Work item> Look through the material below and count the lines that hold "bool". Give that number by itself.

*** Dataset records

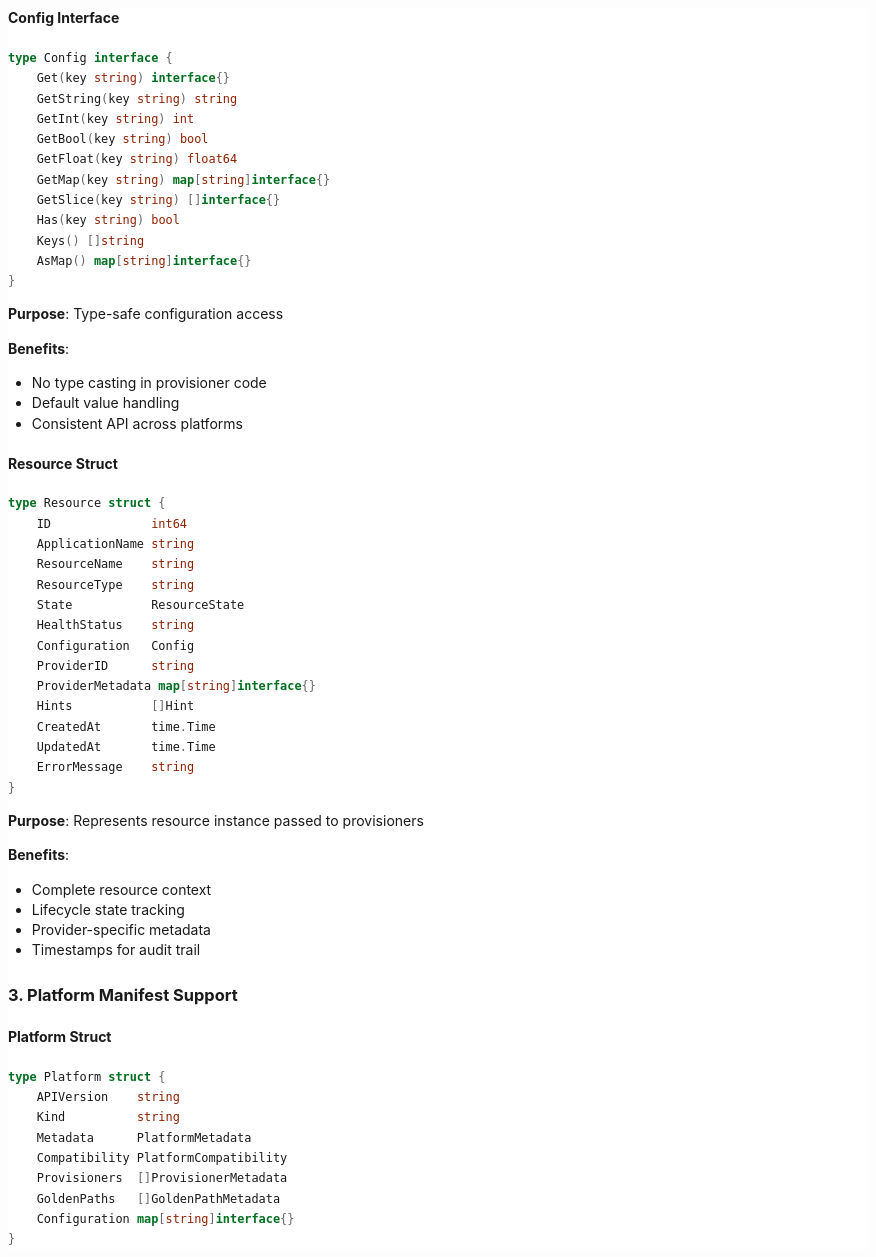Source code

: #### Config Interface
```go
type Config interface {
    Get(key string) interface{}
    GetString(key string) string
    GetInt(key string) int
    GetBool(key string) bool
    GetFloat(key string) float64
    GetMap(key string) map[string]interface{}
    GetSlice(key string) []interface{}
    Has(key string) bool
    Keys() []string
    AsMap() map[string]interface{}
}
```

**Purpose**: Type-safe configuration access

**Benefits**:
- No type casting in provisioner code
- Default value handling
- Consistent API across platforms

#### Resource Struct
```go
type Resource struct {
    ID              int64
    ApplicationName string
    ResourceName    string
    ResourceType    string
    State           ResourceState
    HealthStatus    string
    Configuration   Config
    ProviderID      string
    ProviderMetadata map[string]interface{}
    Hints           []Hint
    CreatedAt       time.Time
    UpdatedAt       time.Time
    ErrorMessage    string
}
```

**Purpose**: Represents resource instance passed to provisioners

**Benefits**:
- Complete resource context
- Lifecycle state tracking
- Provider-specific metadata
- Timestamps for audit trail

### 3. Platform Manifest Support

#### Platform Struct
```go
type Platform struct {
    APIVersion    string
    Kind          string
    Metadata      PlatformMetadata
    Compatibility PlatformCompatibility
    Provisioners  []ProvisionerMetadata
    GoldenPaths   []GoldenPathMetadata
    Configuration map[string]interface{}
}
```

******

Answer section> 2